High school sees record enrollment reflecting demand for career education

Email this story
Print this story

PHOENIX – Charles Yarbrough wants to be a chef when he finishes college, saying he loves to cook and is intrigued by the science behind a great-tasting dish.

As one of a record 600 freshmen enrolled this year at Metro Tech High School, he’ll be able to take culinary courses that have students preparing dishes in a fully staffed kitchen during his junior and senior years. Yarbrough and his mother moved from the Tolleson Union High School District closer to Metro Tech.

“I decided to come here because they have programs that will help me further my skills and to be successful in life,” he said. “I’m excited about learning new skills: how to cut faster, how to make different soups and work with spices.”

A magnet high school within the Phoenix Union High School District, Metro Tech offers 19 career and technical education (CTE) tracks to students during their junior and senior years in conjunction with traditional courses. Students get hands-on experience in areas such as early childhood education, construction technologies and business management.

Craig Pletenik, Phoenix Union’s community relations director, said the tracks at Metro Tech aren’t the only differences from a traditional four-year high school. The student body has full-time, four-year students and “dual students” who attend other Phoenix Union high schools and take CTE courses at Metro Tech.
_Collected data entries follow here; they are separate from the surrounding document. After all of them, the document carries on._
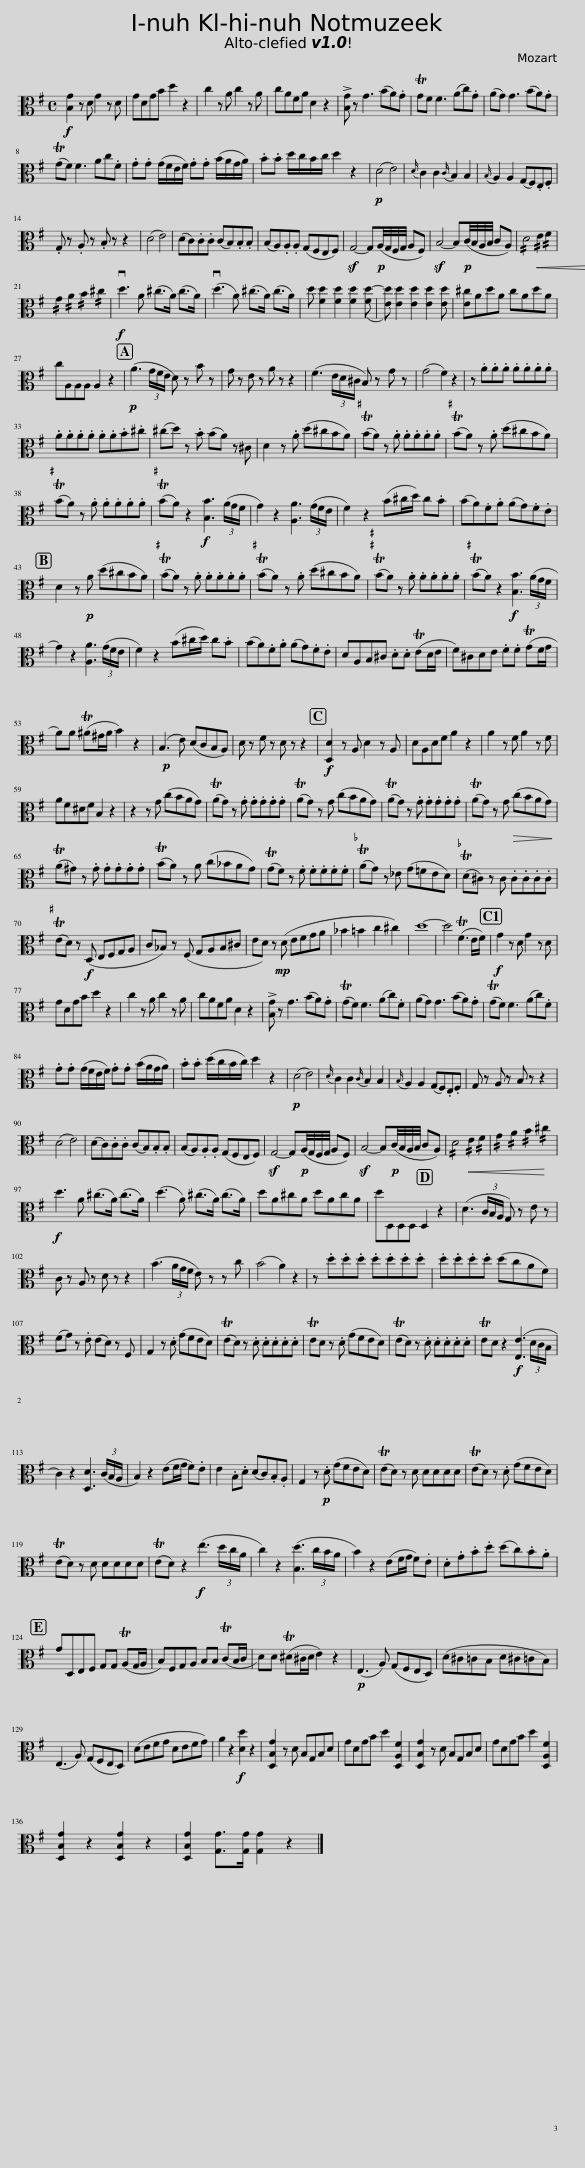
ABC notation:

X:1
L:1/8
M:4/4
I:linebreak $
K:G
V:1 alto
V:1
!f! [B,G]2 z D G2 z D | GDGB d2 z2 | c2 z A c2 z A | cAFA D2 z2 | !>![B,G] z G3 (BA).G | %5
 TGF F3 (Ac).G | (AG) G3 (BA).G |$ (TGF) F3 Ac.F | .G.G (G/F/E/F/) .G.G (B/A/G/A/) | .B.B d/c/B/c/ d2 z2 | %10
!p! (D4 E4) |{D} C2 C2{C} B,2 B,2 |{B,} A,2 A,2 (G,F,).E,.F, |$ .G, z .A, z .B, z z2 | (D4 E4) | %15
 (DC).C.C (CB,).B,.B, | (B,A,).A,.A, (G,F,E,F,) | G,4- G,!p!(A,/4G,/4F,/4G,/4 A,F,) | B,4- B,!p!(C/4B,/4A,/4B,/4 CA,) | !//!D4!<(! !//!E2 !//!F2!<)! |$ %20
 !//!G2 !//!A2 !//!B2 !//!^c2 |!f! vd3 A (^c>A) (c>A) | (vd3 A) (^c>A) (c>A) | d [Fd]2 [Fd]2 [Fd]2 ([Fd-] | [Ed]) [Ed]2 [Ed]2 [Ed]2 [Ed] | %25
 [E^c]AdA cAdA |$ cA,A,A, A,2 z2 |!p! (A3 (3G/F/E/ D) z B z | G z E z A z z2 | (F3 (3E/D/^C/ B,) z G z | %30
 (G4 F2) z2 | z .A.A.A .A.A.A.A |$ .A.A.A.A .A.A.B.^c | (^cd) z .B (BA) z ^C | D2 z .A (d^cBA) | %35
 (TBA) z .A .A.A.A.A | (TBA) z .A (d^cBA) |$ (TBA) z .A .A.A.A.A | (TBA) z2!f! [B,B]3 (3(A/G/F/ | G2) z2 [A,A]3 (3(G/F/E/ | %40
 F2) z2 (B^c/d/) c.B | (BA).F.A (AG).F.E |$ D2 z!p! A (d^cBA) | (TBA) z .A .A.A.A.A | (TBA) z .A (d^cBA) | %45
 (TBA) z .A .A.A.A.A | (TBA) z2!f! [B,B]3 (3(A/G/F/ |$ G2) z2 [A,A]3 (3(G/F/E/ | F2) z2 (B^c/d/) c.B | (BA).F.A (AG).F.E | %50
 DA,B,^C .D.D (TED/E/ | F)^CDE .F.F (TGF/G/ |$ A)A (T^A^G/A/ B2) z2 |!p! (B,3 E) (DCB,A,) | D z F z D z z2 | %55
!f! [D,D]2 z A, D2 z A, | DA,DF A2 z2 | A2 z F A2 z F |$ AF^DF B,2 z2 | z2 z G (cBAG) | %60
 (TAG) z .G .G.G.G.G | (TAG) z G (cBAG) | (TAG) z .G .G.G.G.G | (TAG) z G!>(! (cBAG)!>)! |$ (TA^G) z .G .G.G.G.G | %65
 (TBA) z A (c_BAG) | (TGF) z .F .F.F.F.F | (TAG) z _E (G=FED) | (TD^C) z C .C.C.C.C |$ (TED) z!f! (D, E,F,G,A, | %70
 C_B,) z (F, G,A,B,^C | ED) z!mp! (D EFGA | _B2 =B2 c2 ^c2) | d8- | d4 (TF3 E/F/) | %75
!f! G2 z D G2 z D |$ GDGB d2 z2 | c2 z A c2 z A | cAFA D2 z2 | !>![B,G] z G3 (BA).G | %80
 (TGF) F3 (Ac).F | (AG) G3 (BA).G | (TGF) F3 (Ac).F |$ .G.G (G/F/E/F/) .G.G (B/A/G/A/) | .B.B (d/c/B/c/) d2 z2 | %85
!p! (D4 E4) |{D} C2 C2{C} B,2 B,2 |{B,} A,2 A,2 (G,F,).E,.F, | G, z A, z B, z z2 |$ (D4 E4) | %90
 (DC).C.C (CB,).B,.B, | (B,A,).A,.A, (G,F,E,F,) | G,4- G,!p!(A,/4G,/4F,/4G,/4 A,F,) | B,4- B,!p!(C/4B,/4A,/4B,/4 CA,) | !//!D4!<(! !//!E2 !//!F2!<)! | %95
 !//!G2 !//!A2 !//!B2 !//!^c2 |$!f! d3 A (^c>A) (c>A) | (d3 A) (^c>A) (c>A) | dA^cA dAcA | dD,D,D, D,2 z2 | %100
 (D3 (3C/B,/A,/ G,) z E z |$ C z A, z D z z2 | (B3 (3A/G/F/ E) z z c | (B4 A2) z2 | z .d.d.d .d.d.d.d | %105
 .d.d.d.d (dcAF) |$ (FG) z .E (ED) z F, | G,2 z .D (GFED) | (TED) z .D .D.D.D.D | TED z .D (GFED) | %110
 (TED) z .D .D.D.D.D | TED z2!f! ([E,E]3 (3D/C/B,/ |$ C2) z2 [D,D]3 (3(C/B,/A,/ | B,2) z2 (EF/G/ F).E | E2 .B,.D (DC).B,.A, | %115
 G,2 z!p! .D (GFED) | (TED) z D DDDD | (TED) z .D (GFED) |$ (TED) z D DDDD | (TED) z2!f! (e3 (3d/c/A/ | %120
 c2) z2 ([B,d]3 (3c/B/A/ | B2) z2 (EF/G/ F).E | .D.G.B.d (dc).B.A |$ GD,E,F, G,G, (TA,G,/A,/ | B,)F,G,A, B,B, (TCB,/C/ | %125
 D)D (T^D^C/D/ E2) z2 |!p! (E,3 A,) (G,F,E,D,) | (D^C=CB, D^C=CB,) |$ (E,3 A,) (G,F,E,D,) | (DEFG DEFG) | %130
 A2 z2!f! [Dd]2 z2 | [D,B,G]2 z D B,G,B,D | GDGB d2 [D,A,F]2 | [D,B,G]2 z D B,G,B,D | GDGB d2 [D,A,F]2 |$ %135
 [D,B,G]2 z2 [D,B,G]2 z2 | [D,B,G]2 [G,G]>[G,G] [G,G]2 z2 |] %137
“We’d have about 1,500 full time Metro Tech students – ninth through 12th grade – and we’d have 11th and 12th graders who would come in half day to take career and technical education classes, sometimes in the neighborhood of 1,500 of those,” he said.

Principal Kate McDonald said Metro Tech has steadily increased the number of incoming freshmen allowed to enroll in recent years because exponential growth in interest.
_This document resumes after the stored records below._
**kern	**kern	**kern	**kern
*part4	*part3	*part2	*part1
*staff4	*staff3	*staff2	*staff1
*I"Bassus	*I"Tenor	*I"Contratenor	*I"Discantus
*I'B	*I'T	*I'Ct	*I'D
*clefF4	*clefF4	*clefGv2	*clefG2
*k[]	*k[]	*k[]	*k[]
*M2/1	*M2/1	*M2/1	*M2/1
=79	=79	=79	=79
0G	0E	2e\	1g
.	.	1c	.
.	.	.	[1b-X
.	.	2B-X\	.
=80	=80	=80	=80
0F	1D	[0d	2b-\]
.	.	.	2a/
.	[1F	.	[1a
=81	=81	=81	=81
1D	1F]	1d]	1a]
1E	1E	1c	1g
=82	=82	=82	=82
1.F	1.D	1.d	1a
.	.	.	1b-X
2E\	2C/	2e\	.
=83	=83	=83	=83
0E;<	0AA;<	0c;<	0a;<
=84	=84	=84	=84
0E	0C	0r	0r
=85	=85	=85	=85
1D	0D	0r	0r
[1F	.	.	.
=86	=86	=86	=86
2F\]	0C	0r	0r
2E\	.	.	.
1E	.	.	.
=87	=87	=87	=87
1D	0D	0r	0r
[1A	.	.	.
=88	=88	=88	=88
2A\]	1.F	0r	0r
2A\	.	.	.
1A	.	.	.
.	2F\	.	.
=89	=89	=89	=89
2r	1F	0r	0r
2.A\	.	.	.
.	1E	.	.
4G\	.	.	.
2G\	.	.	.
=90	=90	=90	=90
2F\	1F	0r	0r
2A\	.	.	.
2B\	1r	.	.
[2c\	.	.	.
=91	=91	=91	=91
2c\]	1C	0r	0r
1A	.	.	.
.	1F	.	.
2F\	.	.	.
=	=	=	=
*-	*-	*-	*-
In 2006, the number of incoming freshmen was cut off around 350 students, McDonald said. As the wait list grew, the school increased the freshman class to 600 slots for the 2013-2014 school year.

“We’ve always had a good, strong demand at Metro Tech,” she said. “We had usually limited the number of incoming freshmen based on staffing.”

Meanwhile, enrollment for the district has topped 27,000 for the first time in 36 years, increasing 2.8 percent from the 2012-2013 school year.

McDonald said the school is appealing to students because the faculty focuses on students’ academic success as well as career and college preparedness.

“Some of the same skills that make you good at being a student are the same skills you’ll need to be a good employer or employee or business owner,” she said.